▶ _WORK ITEM_: Beneath this task are records; print exactly the stretch of them from the line with "X47620Y-55870D03*" through the line with "X74995Y-57370D03*", both ends included.

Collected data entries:
+++

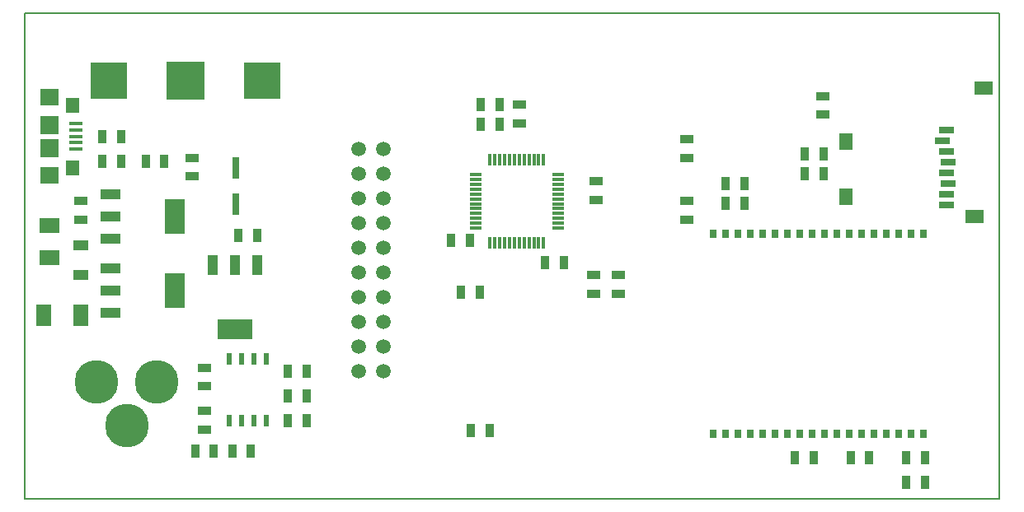
<source format=gts>
G04 (created by PCBNEW (2012-nov-02)-testing) date Tue 08 Jan 2013 11:00:24 PM EST*
%MOIN*%
G04 Gerber Fmt 3.4, Leading zero omitted, Abs format*
%FSLAX34Y34*%
G01*
G70*
G90*
G04 APERTURE LIST*
%ADD10C,0.006*%
%ADD11C,0.00590551*%
%ADD12C,0.0593*%
%ADD13R,0.0551X0.063*%
%ADD14R,0.0748X0.0709*%
%ADD15R,0.0748X0.0748*%
%ADD16R,0.0531X0.0157*%
%ADD17R,0.144X0.08*%
%ADD18R,0.04X0.08*%
%ADD19R,0.08X0.144*%
%ADD20R,0.08X0.04*%
%ADD21R,0.02X0.045*%
%ADD22R,0.055X0.035*%
%ADD23R,0.035X0.055*%
%ADD24R,0.0590551X0.0314961*%
%ADD25R,0.0748031X0.0551181*%
%ADD26R,0.0551181X0.0708661*%
%ADD27R,0.0314961X0.0334646*%
%ADD28R,0.0598425X0.0401575*%
%ADD29R,0.063X0.0866*%
%ADD30R,0.0255906X0.0866142*%
%ADD31R,0.0472441X0.011811*%
%ADD32R,0.011811X0.0472441*%
%ADD33R,0.08X0.06*%
%ADD34C,0.1771*%
%ADD35R,0.156X0.156*%
%ADD36R,0.15X0.15*%
G04 APERTURE END LIST*
G54D10*
G54D11*
X39370Y-59055D02*
X39370Y-39370D01*
X78740Y-59055D02*
X39370Y-59055D01*
X78740Y-39370D02*
X78740Y-59055D01*
X39370Y-39370D02*
X78740Y-39370D01*
G54D12*
X52870Y-44870D03*
X53870Y-44870D03*
X52870Y-45870D03*
X53870Y-45870D03*
X52870Y-46870D03*
X53870Y-46870D03*
X52870Y-47870D03*
X53870Y-47870D03*
X52870Y-48870D03*
X53870Y-48870D03*
X52870Y-49870D03*
X53870Y-49870D03*
X52870Y-50870D03*
X53870Y-50870D03*
X52870Y-51870D03*
X53870Y-51870D03*
X52870Y-52870D03*
X53870Y-52870D03*
X52870Y-53870D03*
X53870Y-53870D03*
G54D13*
X41295Y-45630D03*
G54D14*
X40370Y-45945D03*
X40370Y-42795D03*
G54D15*
X40370Y-44842D03*
X40370Y-43898D03*
G54D13*
X41295Y-43110D03*
G54D16*
X41423Y-43858D03*
X41423Y-44114D03*
X41423Y-44370D03*
X41423Y-44626D03*
X41423Y-44882D03*
G54D17*
X47870Y-52170D03*
G54D18*
X47870Y-49570D03*
X46970Y-49570D03*
X48770Y-49570D03*
G54D19*
X45420Y-50620D03*
G54D20*
X42820Y-50620D03*
X42820Y-51520D03*
X42820Y-49720D03*
G54D21*
X47620Y-53370D03*
X48120Y-53370D03*
X48620Y-53370D03*
X49120Y-53370D03*
X49120Y-55870D03*
X48620Y-55870D03*
X48120Y-55870D03*
X47620Y-55870D03*
G54D22*
X59370Y-43095D03*
X59370Y-43845D03*
G54D23*
X70495Y-57370D03*
X71245Y-57370D03*
X68445Y-47070D03*
X67695Y-47070D03*
X71645Y-45870D03*
X70895Y-45870D03*
X61145Y-49470D03*
X60395Y-49470D03*
X72745Y-57370D03*
X73495Y-57370D03*
X70895Y-45070D03*
X71645Y-45070D03*
X74995Y-57370D03*
X75745Y-57370D03*
X67695Y-46270D03*
X68445Y-46270D03*
X74995Y-58370D03*
X75745Y-58370D03*
G54D22*
X46120Y-45995D03*
X46120Y-45245D03*
X46620Y-54495D03*
X46620Y-53745D03*
X46620Y-56245D03*
X46620Y-55495D03*
G54D23*
X46995Y-57120D03*
X46245Y-57120D03*
X48495Y-57120D03*
X47745Y-57120D03*
X47995Y-48370D03*
X48745Y-48370D03*
G54D22*
X41620Y-46995D03*
X41620Y-47745D03*
X71620Y-43495D03*
X71620Y-42745D03*
G54D23*
X49995Y-55870D03*
X50745Y-55870D03*
X57795Y-43870D03*
X58545Y-43870D03*
X57345Y-48570D03*
X56595Y-48570D03*
X56995Y-50670D03*
X57745Y-50670D03*
G54D22*
X66120Y-46995D03*
X66120Y-47745D03*
X66120Y-45245D03*
X66120Y-44495D03*
X62370Y-50745D03*
X62370Y-49995D03*
X63370Y-50745D03*
X63370Y-49995D03*
G54D23*
X57395Y-56270D03*
X58145Y-56270D03*
X49995Y-54870D03*
X50745Y-54870D03*
X49995Y-53870D03*
X50745Y-53870D03*
X57795Y-43070D03*
X58545Y-43070D03*
X42495Y-45370D03*
X43245Y-45370D03*
X42495Y-44370D03*
X43245Y-44370D03*
X44245Y-45370D03*
X44995Y-45370D03*
G54D22*
X62470Y-46195D03*
X62470Y-46945D03*
G54D24*
X76620Y-44104D03*
X76462Y-44537D03*
X76620Y-44970D03*
X76698Y-45403D03*
X76620Y-45836D03*
X76698Y-46269D03*
X76620Y-46702D03*
X76620Y-47135D03*
G54D25*
X78135Y-42427D03*
X77742Y-47604D03*
G54D26*
X72564Y-46816D03*
X72564Y-44572D03*
G54D27*
X67198Y-56415D03*
X67698Y-56415D03*
X68198Y-56415D03*
X68698Y-56415D03*
X69198Y-56415D03*
X69698Y-56415D03*
X70198Y-56415D03*
X70698Y-56415D03*
X71198Y-56415D03*
X71698Y-56415D03*
X72198Y-56415D03*
X72698Y-56415D03*
X73198Y-56415D03*
X73698Y-56415D03*
X74198Y-56415D03*
X74698Y-56415D03*
X75198Y-56415D03*
X75698Y-56415D03*
X75698Y-48324D03*
X75198Y-48324D03*
X74698Y-48324D03*
X74198Y-48324D03*
X73698Y-48324D03*
X73198Y-48324D03*
X72698Y-48324D03*
X72198Y-48324D03*
X71698Y-48324D03*
X71198Y-48324D03*
X70698Y-48324D03*
X70198Y-48324D03*
X69698Y-48324D03*
X69198Y-48324D03*
X68698Y-48324D03*
X68198Y-48324D03*
X67698Y-48324D03*
X67198Y-48324D03*
G54D28*
X41620Y-49970D03*
X41620Y-48769D03*
G54D29*
X40122Y-51620D03*
X41618Y-51620D03*
G54D30*
X47874Y-47098D03*
X47874Y-45641D03*
G54D31*
X60923Y-48082D03*
X60923Y-47885D03*
X60923Y-47688D03*
X60923Y-47492D03*
X60923Y-47295D03*
X60923Y-47098D03*
X60923Y-46901D03*
X60923Y-46704D03*
X60923Y-46507D03*
X60923Y-46311D03*
X60923Y-46114D03*
X60923Y-45917D03*
G54D32*
X60332Y-45326D03*
X60135Y-45326D03*
X59938Y-45326D03*
X59742Y-45326D03*
X59545Y-45326D03*
X59348Y-45326D03*
X59151Y-45326D03*
X58954Y-45326D03*
X58757Y-45326D03*
X58561Y-45326D03*
X58364Y-45326D03*
X58167Y-45326D03*
G54D31*
X57576Y-45917D03*
X57576Y-46114D03*
X57576Y-46311D03*
X57576Y-46507D03*
X57576Y-46704D03*
X57576Y-46901D03*
X57576Y-47098D03*
X57576Y-47295D03*
X57576Y-47492D03*
X57576Y-47688D03*
X57576Y-47885D03*
X57576Y-48082D03*
G54D32*
X58167Y-48673D03*
X58364Y-48673D03*
X58561Y-48673D03*
X58757Y-48673D03*
X58954Y-48673D03*
X59151Y-48673D03*
X59348Y-48673D03*
X59545Y-48673D03*
X59742Y-48673D03*
X59938Y-48673D03*
X60135Y-48673D03*
X60332Y-48673D03*
G54D33*
X40370Y-47970D03*
X40370Y-49270D03*
G54D19*
X45420Y-47620D03*
G54D20*
X42820Y-47620D03*
X42820Y-48520D03*
X42820Y-46720D03*
G54D34*
X44673Y-54316D03*
X43492Y-56088D03*
X42264Y-54316D03*
G54D35*
X45870Y-42120D03*
G54D36*
X48970Y-42120D03*
X42770Y-42120D03*
M02*

</source>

+++

▶ _EXERCISE RESPONSE_:
X47620Y-55870D03*
G54D22*
X59370Y-43095D03*
X59370Y-43845D03*
G54D23*
X70495Y-57370D03*
X71245Y-57370D03*
X68445Y-47070D03*
X67695Y-47070D03*
X71645Y-45870D03*
X70895Y-45870D03*
X61145Y-49470D03*
X60395Y-49470D03*
X72745Y-57370D03*
X73495Y-57370D03*
X70895Y-45070D03*
X71645Y-45070D03*
X74995Y-57370D03*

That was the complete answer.